Ouviam as gotas de chuva violentas lá fora e o ar gelado conseguia entrar por debaixo da porta. Bianca nunca esteve tão contente. A partida ia continuar na manhã seguinte, e não se importava por estar chovendo e pela piscina da chácara com certeza ter-se enchido de sujeira depois da ventania.

Teve um sonho muito bom. Um sonho bastante real, inclusive. Em dado momento da noite, ficou com bastante frio. O lençol que a cobria não estava conseguindo protegê-la. O incômodo foi tanto, que precisou acordar. E quando abriu os olhos tudo era escuridão. Não sentia mais a maciez do colchão debaixo de seu corpo. Sentia como se estivesse sentada sobre grama fresca. Não conseguiu sentir a presença de seus amigos ao seu redor e teve a certeza de não estar mais dentro do quarto, porque ventos a atingiram diretamente.

- Meu...! Rafaela! Andréia! Igor! – chamou.

Nenhum de seus amigos a atendeu. Bianca se enrolou no lençol e pôs-se de pé. Sim. Realmente. Estava pisando em grama. Tocou no chão para se certificar. Mas como foi parar ali? Seria sonâmbula? Estaria no quintal da chácara? Quanto devia ter andado? Procurou enxergar alguma coisa na escuridão. Havia luzes mais adiante. Podiam ser as lâmpadas da varanda da casa, embora não parecessem lâmpadas, mas sim chamas na escuridão, iluminando paredes muito distantes entre si. Caminhou até lá, ainda muito sonolenta e confusa.

Ouviu o balançar de árvores aparentemente muito próximas e estranhou o fato do chão não estar lamacento depois da chuva que se passou.
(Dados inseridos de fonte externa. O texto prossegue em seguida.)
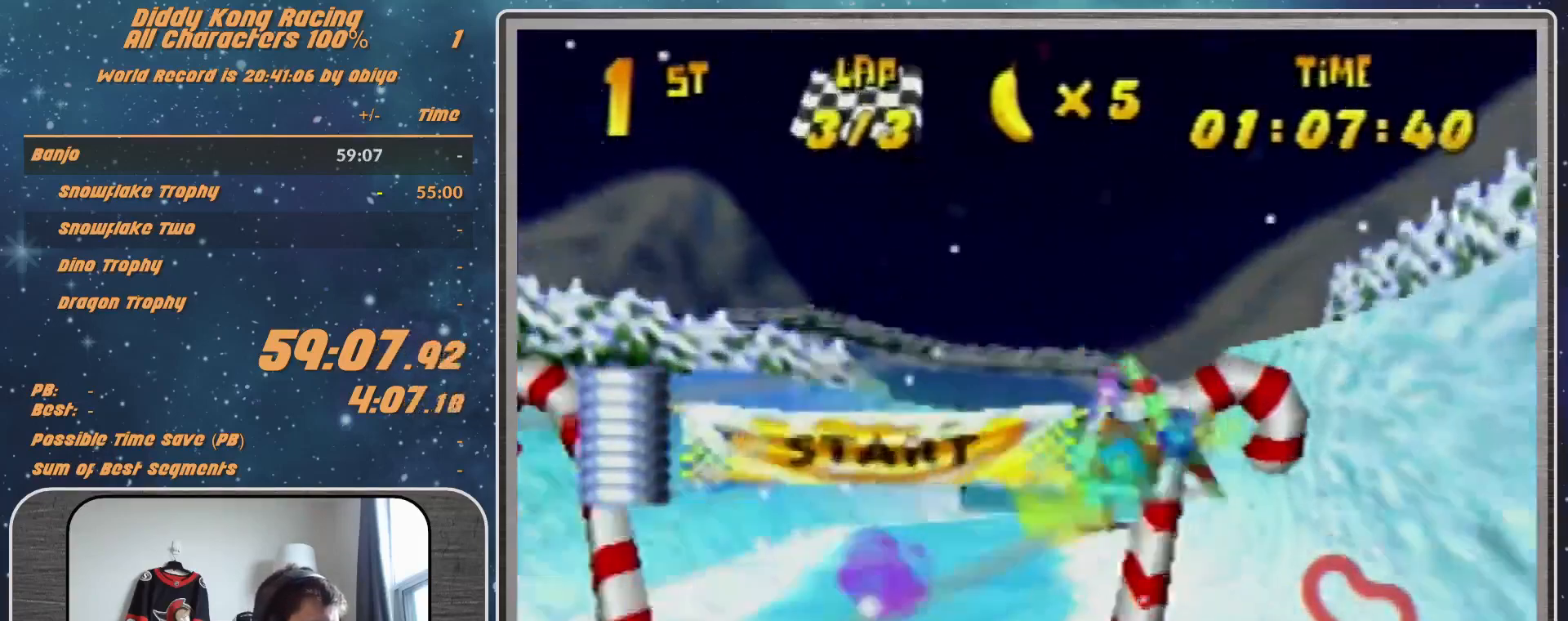
{"buttons": [], "left_stick": "center", "events": [[33, "START", "down"], [300, "START", "up"]]}
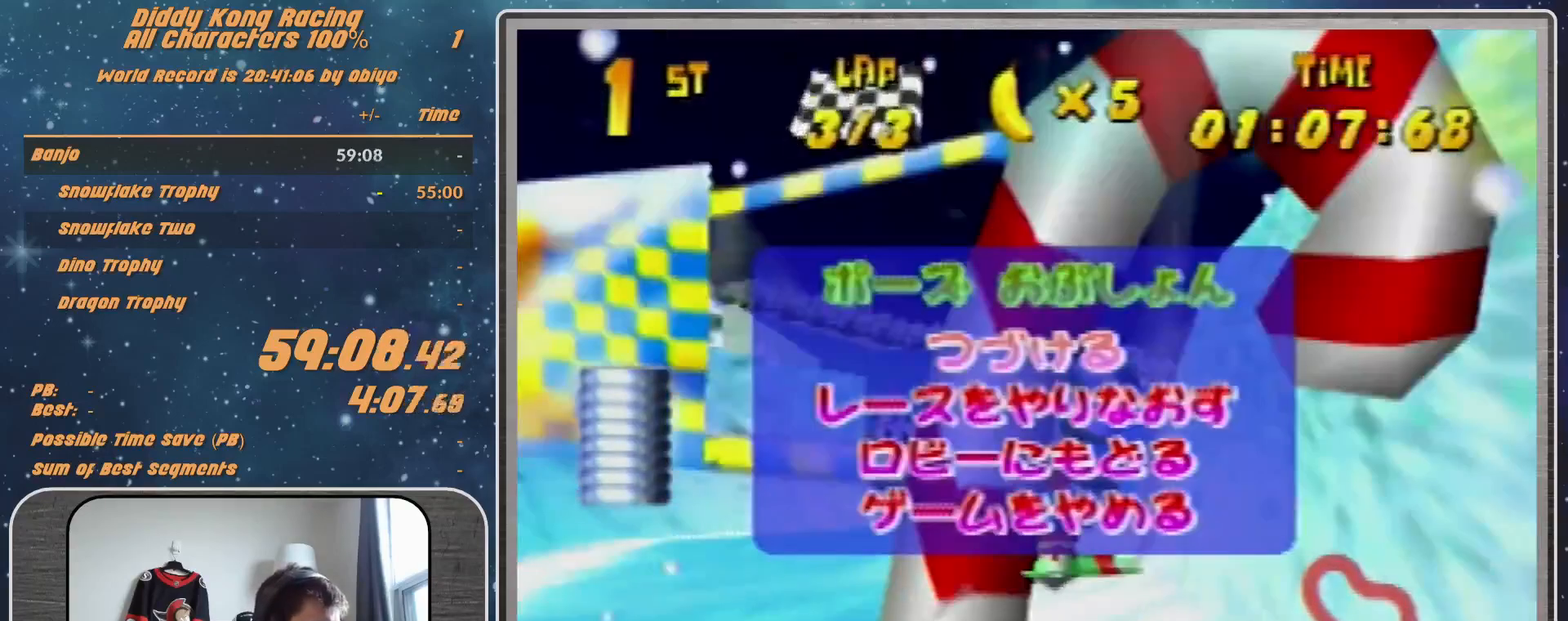
{"buttons": [], "left_stick": "center", "events": [[67, "START", "down"], [167, "START", "up"], [433, "START", "down"], [500, "START", "up"]]}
A chuva! Pois é! Já acabara?

- Ai!

Sentiu as coxas e joelhos se encontrarem com alguma coisa a sua frente. Tateou diante de si. Parecia um cercado de madeira.

- Mas que diabos!

Não enxergava nada. Nem mesmo os contornos da madeira. Precisou contorná-lo para poder seguir adiante. Andou uns vinte e cinco metros à direita até, por fim, chegar ao final da cerca. Passou a mão esquerda pela cerca para não perder o caminho e para ter onde se apoiar casa pisasse em algo indesejado. Agora as luzes estavam mais próximas. Uma delas, inclusive, estava a sua esquerda. Não era uma lâmpada. Era uma tocha, presa na parede de uma casa de dois andares. Alta. Cujo andar térreo era de pedra e o superior de madeira.

Bianca piscou diversas vezes. Apertou os dedos aos olhos para ver se realmente estava enxergando o que enxergava. Não havia nenhuma chácara nos arredores que era feita de madeira. Nem mesmo de pedra. Além do mais, o estilo da construção era rústico e antigo demais. A luz das tochas mais próximas só permitiu que ela enxergasse poucas coisas, como uma carroça e outras paredes de pedra.

Já imaginando o impossível, Bianca resolveu bater na porta da casa a sua esquerda, para tentar descobrir como seu sonambulismo a levou tão longe. Bateu três vezes na porta de madeira. Estava bastante frio. Mais frio do que se lembrava. Enrolou-se melhor ao lençol.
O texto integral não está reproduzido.